PASSAGE
Why doesn't Vandermonde's identity work in this case?

Question

Given the identity here, to me it seems that this should be true: $$\sum_{i = 0}^{n}\binom{n+i} i\binom{2n-i}{n-i} = \binom{3n}{n}$$

But it seems that this is not the case.

It turns out that it is actually $$\sum_{i = 0}^{n}\binom{n+i} i\binom{2n-i-1}{n-i} = \binom{3n}{n}$$for $n\ge1$.

Why is this the case? Shouldn't the above technically follow Vandermonde's identity?

Answer 1

Here we have Chu-Vandermonde's identity in disguise. The crucial point is that we have the bound variable $i$ not only as lower index, but also as upper index of the binomial coeffcient. Nevertheless we can transform the binomial coefficient using the binomial identity \begin{align*} \binom{p+q-1}{q}=(-1)^q\binom{-p}{q}\tag{1} \end{align*} and then we can apply Chu-Vandermonde's identity.

We obtain \begin{align*} \color{blue}{\sum_{i = 0}^{n}}&\color{blue}{\binom{n+i} {i}\binom{2n-i-1}{n-i}}\\ &=\sum_{i=0}^n\binom{-n-1}{i}(-1)^i\binom{-n}{n-i}(-1)^{n-i}\tag{2}\\ &=(-1)^n\sum_{i=0}^n\binom{-n-1}{i}\binom{-n}{n-i}\tag{3}\\ &=(-1)^n\binom{-2n-1}{n}\tag{4}\\ &\,\,\color{blue}{=\binom{3n}{n}} \end{align*} and the claim follows.

Comment:

• In (2) we apply the binomial identity (1) twice.

• In (3) we are ready to apply the Chu-Vandermonde identity.

• In (4) we apply (1) again.

RECORDED INFORMATION

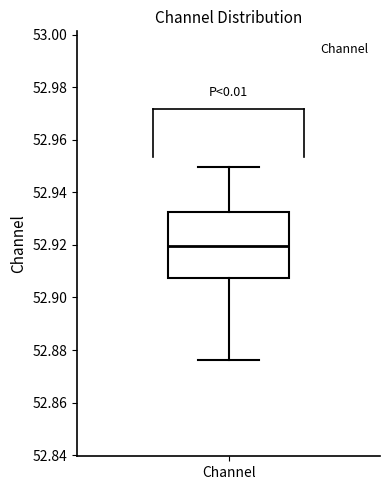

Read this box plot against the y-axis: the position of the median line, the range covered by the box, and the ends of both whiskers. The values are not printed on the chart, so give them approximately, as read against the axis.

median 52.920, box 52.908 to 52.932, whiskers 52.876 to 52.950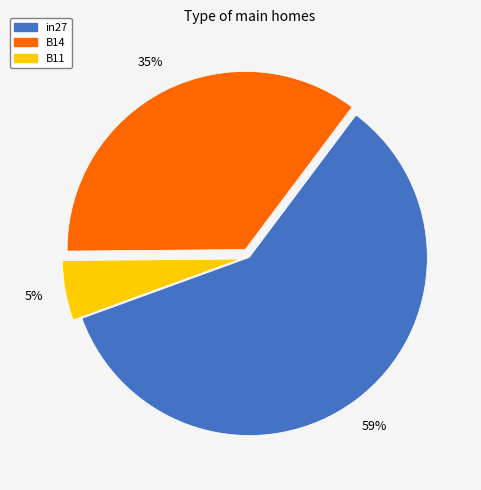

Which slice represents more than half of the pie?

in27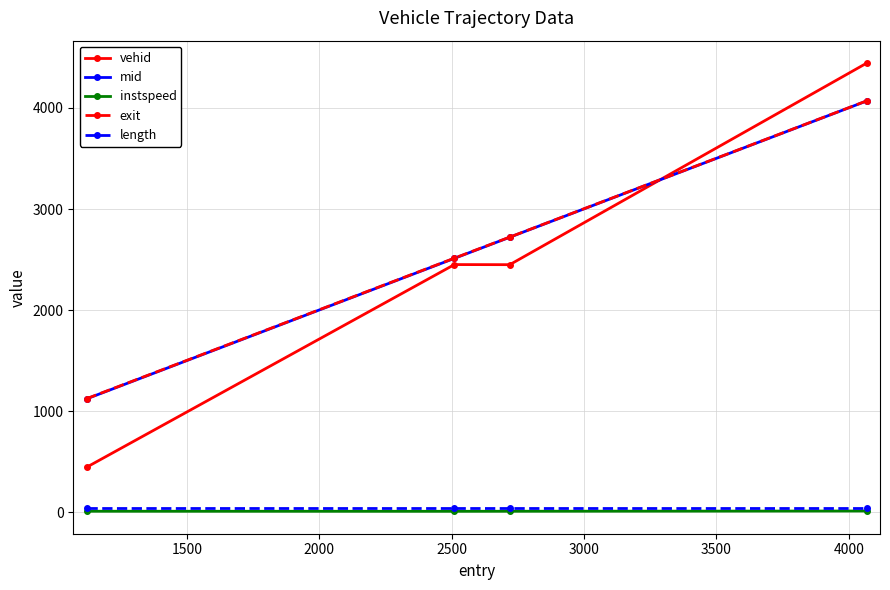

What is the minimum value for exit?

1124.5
==
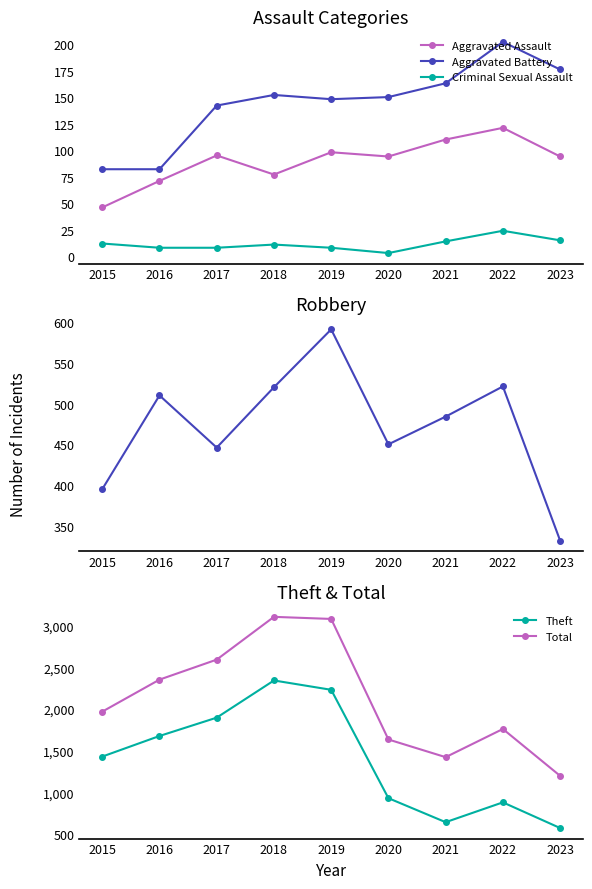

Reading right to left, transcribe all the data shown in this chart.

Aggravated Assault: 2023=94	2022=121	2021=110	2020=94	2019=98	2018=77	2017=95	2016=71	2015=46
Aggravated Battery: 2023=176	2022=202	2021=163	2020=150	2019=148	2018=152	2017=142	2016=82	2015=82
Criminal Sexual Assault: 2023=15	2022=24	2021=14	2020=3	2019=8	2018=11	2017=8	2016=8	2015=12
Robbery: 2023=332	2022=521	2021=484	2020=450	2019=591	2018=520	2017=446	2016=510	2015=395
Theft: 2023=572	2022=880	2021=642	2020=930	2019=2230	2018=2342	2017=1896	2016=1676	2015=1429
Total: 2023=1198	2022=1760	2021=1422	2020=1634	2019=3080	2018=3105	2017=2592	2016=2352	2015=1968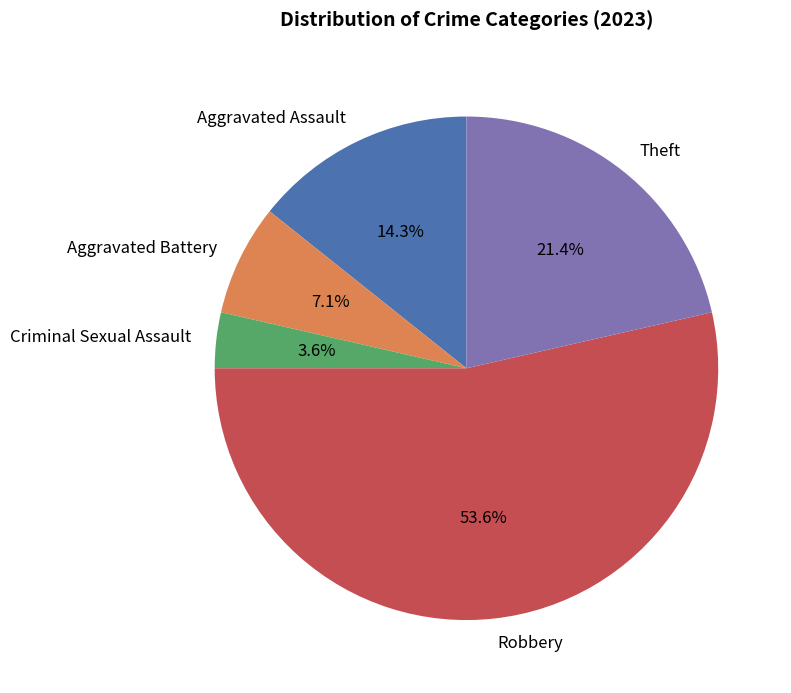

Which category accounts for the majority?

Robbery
==
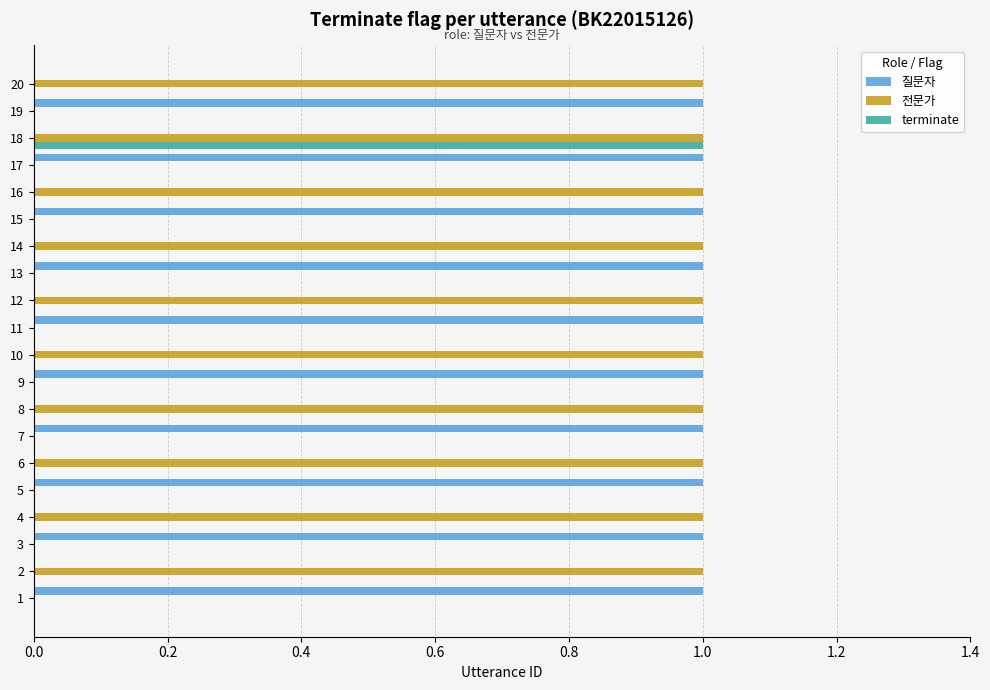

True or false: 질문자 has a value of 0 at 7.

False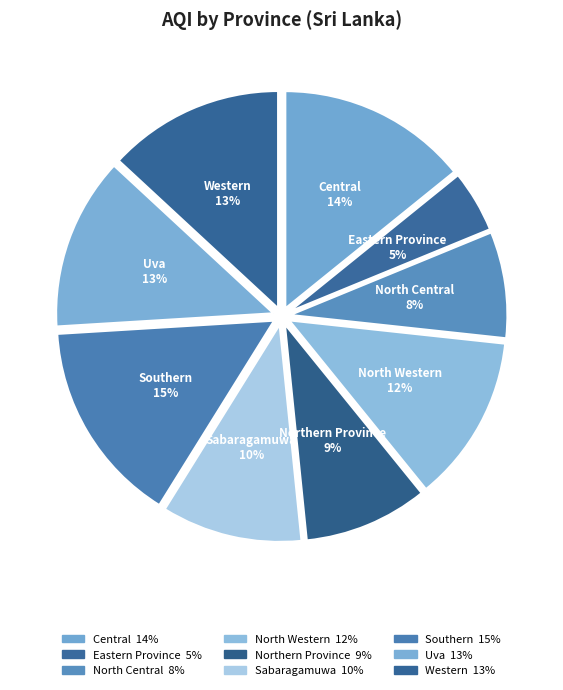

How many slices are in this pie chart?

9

WHAT YOU WILL DO
Answer these questions from the Vandermonde thread:
1. For which values of n does the corrected sum equal the binomial coefficient 3n choose n?
2. According to the reply, what is the crucial point about the bound variable i?
3. How many times is identity (1) applied in step (2)?
The material has nothing to do with the Vandermonde thread.

FINAL ANSWER
1. For n ≥ 1.
2. It appears not only as the lower index but also as the upper index of the binomial coefficient.
3. Twice.